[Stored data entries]
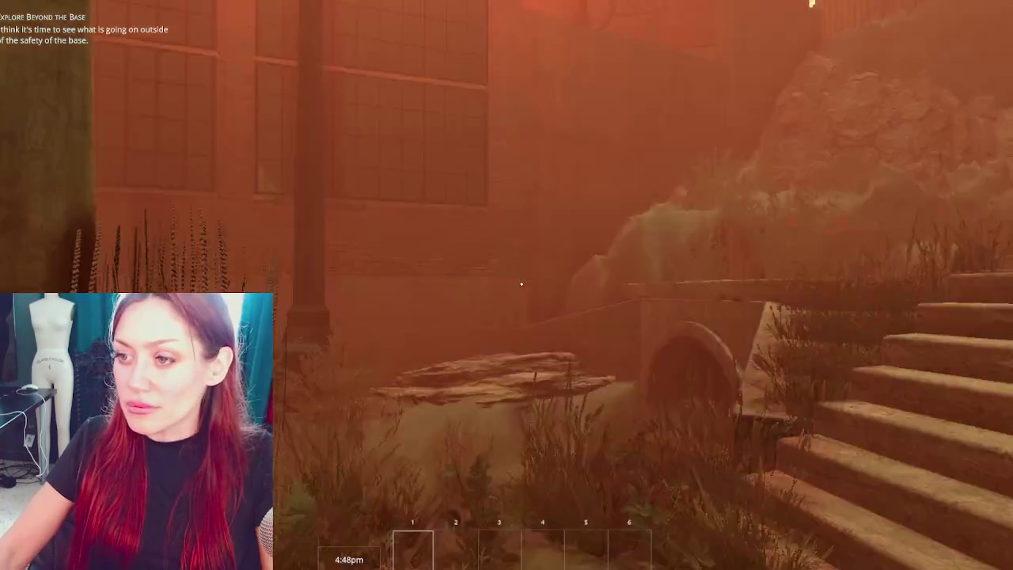
{"action": "key", "text": "w"}
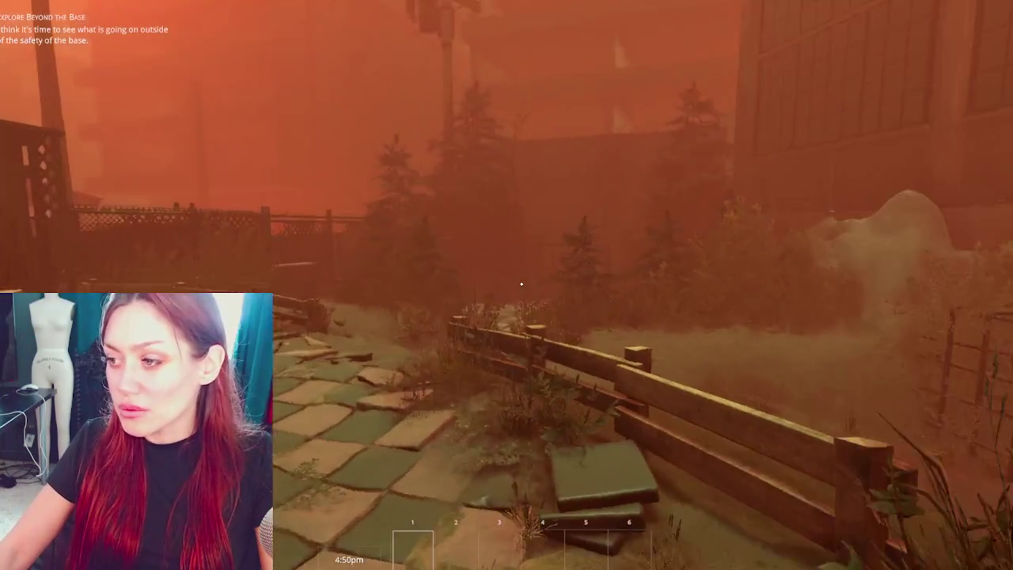
{"action": "key", "text": "w"}
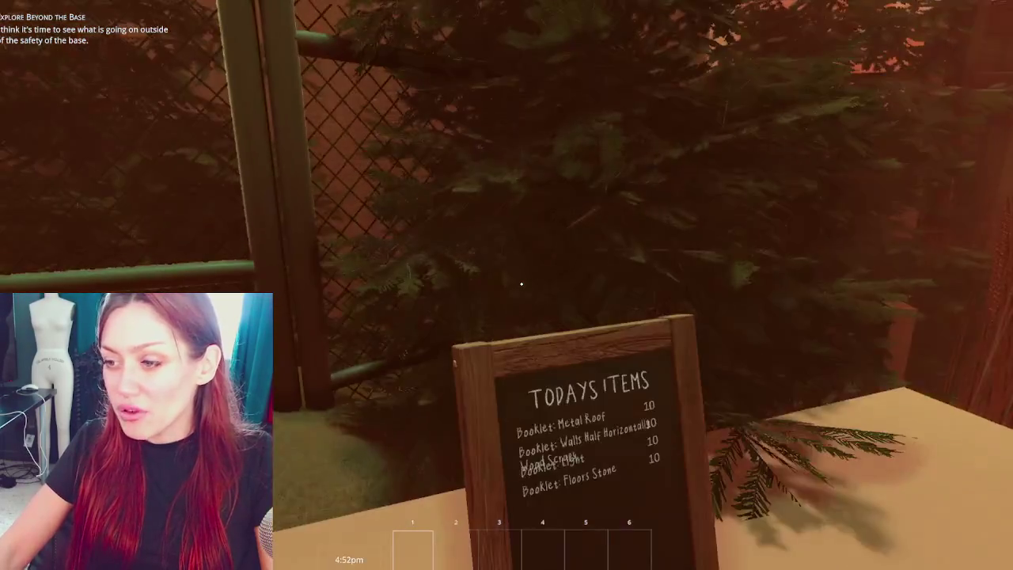
{"action": "key", "text": "w"}
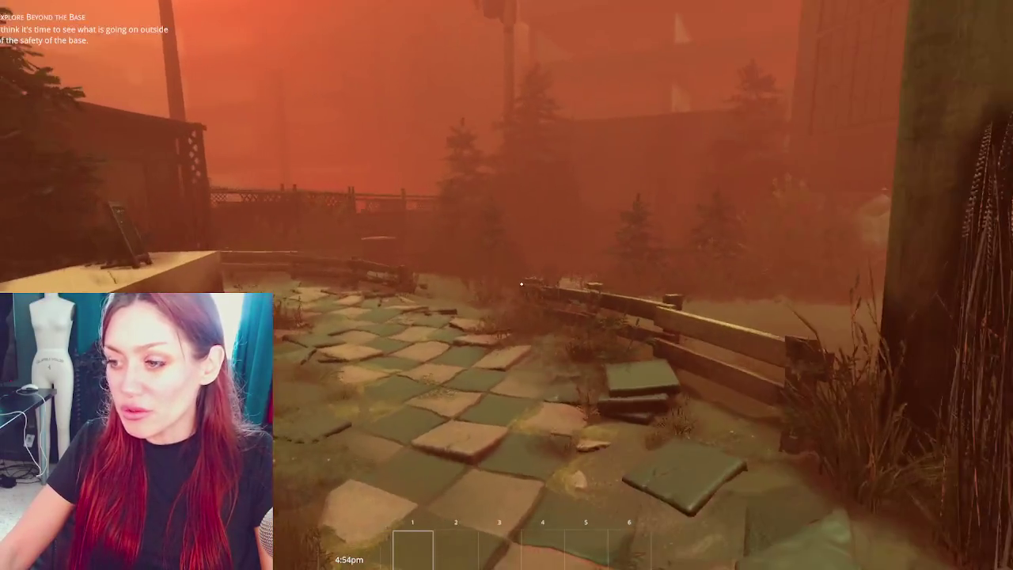
{"action": "key", "text": "w"}
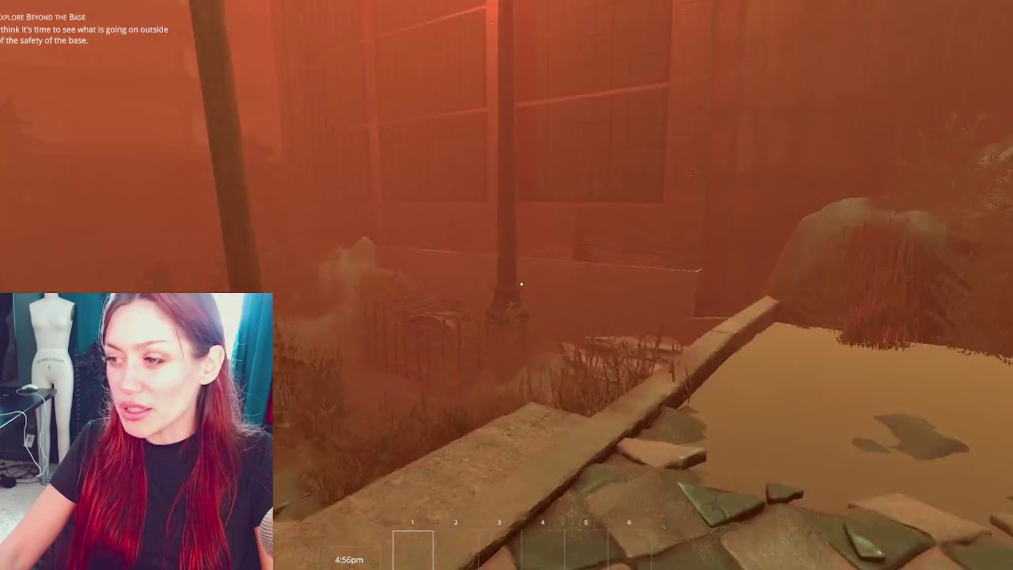
{"action": "key", "text": "w"}
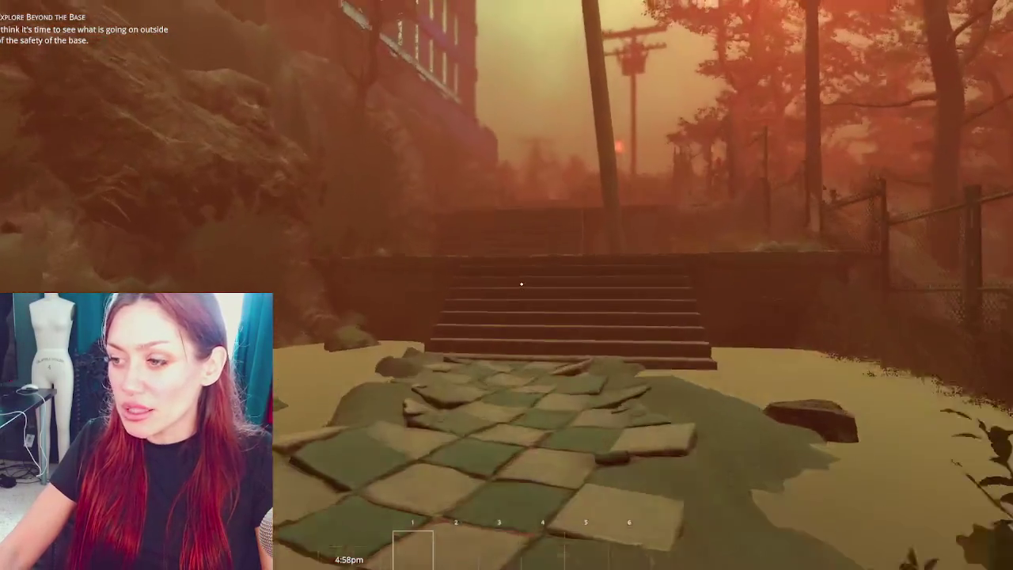
Walk down the tiled path to the shed and enter through its door.
{"action": "key", "text": "w"}
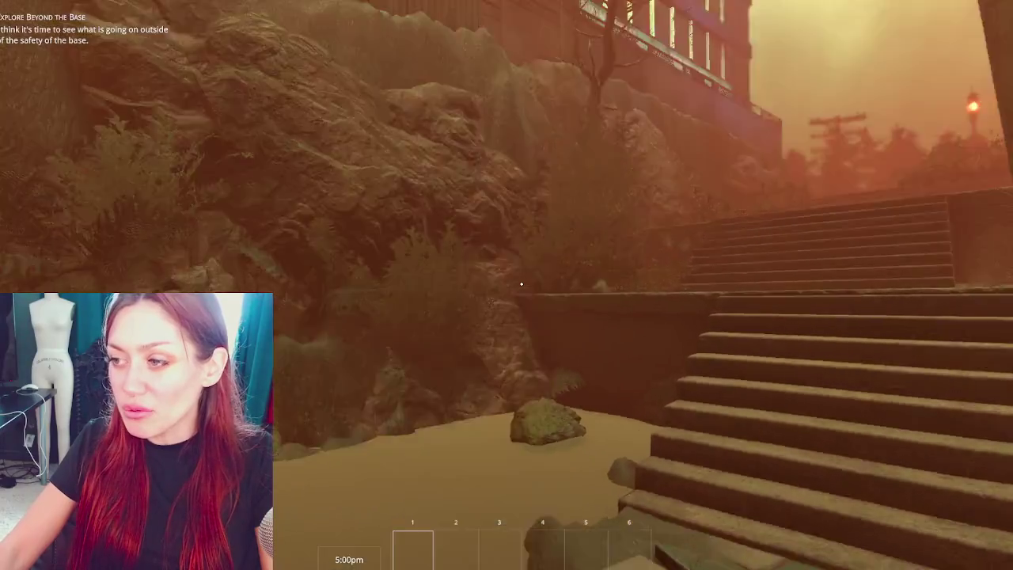
{"action": "key", "text": "w"}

» TASK TO CARRY OUT:
Reproduce all the entries above exactly. Include no images.

» EXPECTED ANSWER:
{"action": "key", "text": "w"}
{"action": "key", "text": "w"}
{"action": "key", "text": "w"}
{"action": "key", "text": "w"}
{"action": "key", "text": "w"}
Walk down the tiled path to the shed and enter through its door.
{"action": "key", "text": "w"}
{"action": "key", "text": "w"}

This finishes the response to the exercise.